What you are asked to do |
What do the lines from the one containing "PASSWORD_DB = ''" through the end of the entries say? Quote them exactly, and only them.
┌──
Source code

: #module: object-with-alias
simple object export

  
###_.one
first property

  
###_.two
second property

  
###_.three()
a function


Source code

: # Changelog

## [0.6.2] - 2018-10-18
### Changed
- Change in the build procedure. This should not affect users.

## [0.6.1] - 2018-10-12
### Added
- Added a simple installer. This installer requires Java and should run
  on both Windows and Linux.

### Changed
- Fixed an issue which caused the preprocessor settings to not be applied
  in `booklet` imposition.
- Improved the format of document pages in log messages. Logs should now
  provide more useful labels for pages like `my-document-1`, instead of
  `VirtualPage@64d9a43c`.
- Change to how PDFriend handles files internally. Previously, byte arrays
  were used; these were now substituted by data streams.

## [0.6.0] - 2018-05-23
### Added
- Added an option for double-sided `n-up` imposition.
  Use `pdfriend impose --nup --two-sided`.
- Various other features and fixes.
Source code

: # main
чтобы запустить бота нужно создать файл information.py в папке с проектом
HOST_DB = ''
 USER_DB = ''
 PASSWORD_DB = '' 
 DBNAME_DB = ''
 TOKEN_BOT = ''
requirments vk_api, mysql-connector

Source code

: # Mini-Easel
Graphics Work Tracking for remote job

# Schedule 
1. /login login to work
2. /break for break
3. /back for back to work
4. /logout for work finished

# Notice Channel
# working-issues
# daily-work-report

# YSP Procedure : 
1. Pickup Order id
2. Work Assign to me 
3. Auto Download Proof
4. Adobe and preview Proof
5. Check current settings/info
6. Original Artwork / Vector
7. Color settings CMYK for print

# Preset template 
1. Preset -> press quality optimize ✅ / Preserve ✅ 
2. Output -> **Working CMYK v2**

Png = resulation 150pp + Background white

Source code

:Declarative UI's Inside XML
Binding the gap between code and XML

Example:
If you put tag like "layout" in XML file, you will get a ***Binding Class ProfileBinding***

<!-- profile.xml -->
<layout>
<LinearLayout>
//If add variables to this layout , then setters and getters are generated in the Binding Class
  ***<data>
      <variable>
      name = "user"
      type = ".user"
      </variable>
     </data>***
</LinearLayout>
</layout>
└──
Answer section |
 PASSWORD_DB = '' 
 DBNAME_DB = ''
 TOKEN_BOT = ''
requirments vk_api, mysql-connector

Source code

: # Mini-Easel
Graphics Work Tracking for remote job

# Schedule 
1. /login login to work
2. /break for break
3. /back for back to work
4. /logout for work finished

# Notice Channel
# working-issues
# daily-work-report

# YSP Procedure : 
1. Pickup Order id
2. Work Assign to me 
3. Auto Download Proof
4. Adobe and preview Proof
5. Check current settings/info
6. Original Artwork / Vector
7. Color settings CMYK for print

# Preset template 
1. Preset -> press quality optimize ✅ / Preserve ✅ 
2. Output -> **Working CMYK v2**

Png = resulation 150pp + Background white

Source code

:Declarative UI's Inside XML
Binding the gap between code and XML

Example:
If you put tag like "layout" in XML file, you will get a ***Binding Class ProfileBinding***

<!-- profile.xml -->
<layout>
<LinearLayout>
//If add variables to this layout , then setters and getters are generated in the Binding Class
  ***<data>
      <variable>
      name = "user"
      type = ".user"
      </variable>
     </data>***
</LinearLayout>
</layout>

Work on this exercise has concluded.